The example in Figure 7-5 shows that 81 percent of database activity is used by the user SH
with the session ID of 147. Thus, it appears that this user was running the high-load SQL statement identified in Figure 7-4. You should investigate this session to determine whether it is performing a legitimate operation and tune the SQL statement if possible. If tuning the SQL is not possible and the session is causing an unacceptable performance impact on the system, consider terminating the session.

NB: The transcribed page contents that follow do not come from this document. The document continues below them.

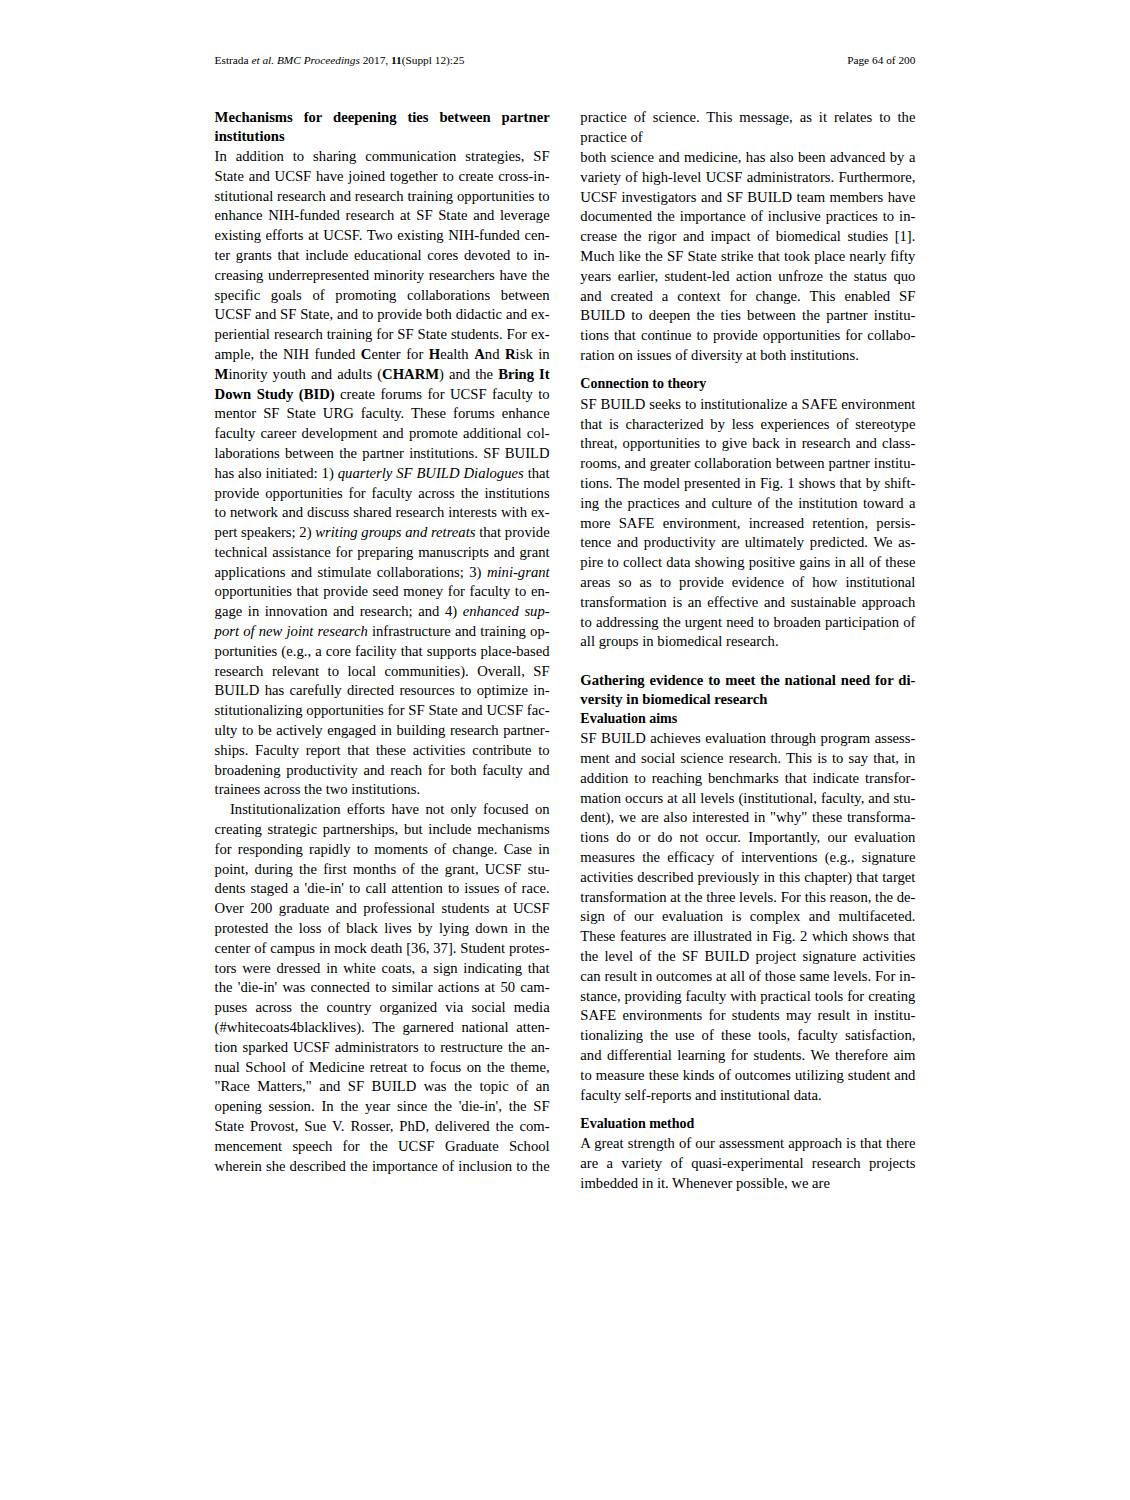Estrada et al. BMC Proceedings 2017, 11(Suppl 12):25 Page 64 of 200
Mechanisms for deepening ties between partner institutions
In addition to sharing communication strategies, SF State and UCSF have joined together to create cross-institutional research and research training opportunities to enhance NIH-funded research at SF State and leverage existing efforts at UCSF. Two existing NIH-funded center grants that include educational cores devoted to increasing underrepresented minority researchers have the specific goals of promoting collaborations between UCSF and SF State, and to provide both didactic and experiential research training for SF State students. For example, the NIH funded Center for Health And Risk in Minority youth and adults (CHARM) and the Bring It Down Study (BID) create forums for UCSF faculty to mentor SF State URG faculty. These forums enhance faculty career development and promote additional collaborations between the partner institutions. SF BUILD has also initiated: 1) quarterly SF BUILD Dialogues that provide opportunities for faculty across the institutions to network and discuss shared research interests with expert speakers; 2) writing groups and retreats that provide technical assistance for preparing manuscripts and grant applications and stimulate collaborations; 3) mini-grant opportunities that provide seed money for faculty to engage in innovation and research; and 4) enhanced support of new joint research infrastructure and training opportunities (e.g., a core facility that supports place-based research relevant to local communities). Overall, SF BUILD has carefully directed resources to optimize institutionalizing opportunities for SF State and UCSF faculty to be actively engaged in building research partnerships. Faculty report that these activities contribute to broadening productivity and reach for both faculty and trainees across the two institutions.
Institutionalization efforts have not only focused on creating strategic partnerships, but include mechanisms for responding rapidly to moments of change. Case in point, during the first months of the grant, UCSF students staged a 'die-in' to call attention to issues of race. Over 200 graduate and professional students at UCSF protested the loss of black lives by lying down in the center of campus in mock death [36, 37]. Student protestors were dressed in white coats, a sign indicating that the 'die-in' was connected to similar actions at 50 campuses across the country organized via social media (#whitecoats4blacklives). The garnered national attention sparked UCSF administrators to restructure the annual School of Medicine retreat to focus on the theme, "Race Matters," and SF BUILD was the topic of an opening session. In the year since the 'die-in', the SF State Provost, Sue V. Rosser, PhD, delivered the commencement speech for the UCSF Graduate School wherein she described the importance of inclusion to the practice of science. This message, as it relates to the practice of
both science and medicine, has also been advanced by a variety of high-level UCSF administrators. Furthermore, UCSF investigators and SF BUILD team members have documented the importance of inclusive practices to increase the rigor and impact of biomedical studies [1]. Much like the SF State strike that took place nearly fifty years earlier, student-led action unfroze the status quo and created a context for change. This enabled SF BUILD to deepen the ties between the partner institutions that continue to provide opportunities for collaboration on issues of diversity at both institutions.
Connection to theory
SF BUILD seeks to institutionalize a SAFE environment that is characterized by less experiences of stereotype threat, opportunities to give back in research and classrooms, and greater collaboration between partner institutions. The model presented in Fig. 1 shows that by shifting the practices and culture of the institution toward a more SAFE environment, increased retention, persistence and productivity are ultimately predicted. We aspire to collect data showing positive gains in all of these areas so as to provide evidence of how institutional transformation is an effective and sustainable approach to addressing the urgent need to broaden participation of all groups in biomedical research.
Gathering evidence to meet the national need for diversity in biomedical research
Evaluation aims
SF BUILD achieves evaluation through program assessment and social science research. This is to say that, in addition to reaching benchmarks that indicate transformation occurs at all levels (institutional, faculty, and student), we are also interested in "why" these transformations do or do not occur. Importantly, our evaluation measures the efficacy of interventions (e.g., signature activities described previously in this chapter) that target transformation at the three levels. For this reason, the design of our evaluation is complex and multifaceted. These features are illustrated in Fig. 2 which shows that the level of the SF BUILD project signature activities can result in outcomes at all of those same levels. For instance, providing faculty with practical tools for creating SAFE environments for students may result in institutionalizing the use of these tools, faculty satisfaction, and differential learning for students. We therefore aim to measure these kinds of outcomes utilizing student and faculty self-reports and institutional data.
Evaluation method
A great strength of our assessment approach is that there are a variety of quasi-experimental research projects imbedded in it. Whenever possible, we are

The Top DB Objects subsection lists the database objects (such as tables and indexes) that accounted for the highest percentages of sampled session activity.
The example in Figure 7-6 shows that the objects accounting for the most session activity are in the SYSTEM
and SYSAUX
tablespaces. In each row of the table, the event is db file sequential read
, which signifies that a user process is reading a buffer into the system global area (SGA) buffer cache and is waiting for a physical I/O call to return.
The Top DB Files subsection lists the database files that accounted for the highest percentages of sampled session activity.
The example in Figure 7-7 shows that most of the session activity involves the datafile in the SYSTEM
tablespace. This information is consistent with Figure 7-6, which shows that the objects accounting for the most session activity are located in the SYSTEM
and SYSAUX
tablespaces.
The Activity Over Time section of the ASH report is particularly useful for longer time periods because it provides in-depth details about activities and workload profiles during the analysis period. The Activity Over Time section is divided into multiple time slots.
Each of the time slots contains information regarding that particular time slot, as described in Table 7-1.
Table 7-1 Activity Over Time
Column | Description |
---|---|
Slot Time (Duration) |
Duration of the slot |
Slot Count |
Number of sampled sessions in the slot |
Event |
Top three wait events in the slot |
Event Count |
Number of ASH samples waiting for the wait event |
% Event |
Percentage of ASH samples waiting for wait events in the entire analysis period |
All inner slots are 2 minutes each and can be compared to each other. The first and last slots, which are also called the outer slots, are odd-sized because they are the only slots that do not have a fixed slot time.
When comparing the inner slots, perform a skew analysis by identifying spikes in the Event Count and Slot Count columns. A spike in the Event Count column indicates an increase in the number of sampled sessions waiting for a particular event. A spike in the Slot Count column indicates an increase in active sessions, because ASH data is sampled from active sessions only and a relative increase in database workload. Typically, when the number of active session samples and the number of sessions associated with a wait event increase, the slot may be the cause of the transient performance problem.
The example in Figure 7-8 indicates that the number of sampled sessions rose sharply in the first inner slot and fell sharply in the last inner slot. The slot count and event count peaked in the 13:54 p.m. time slot.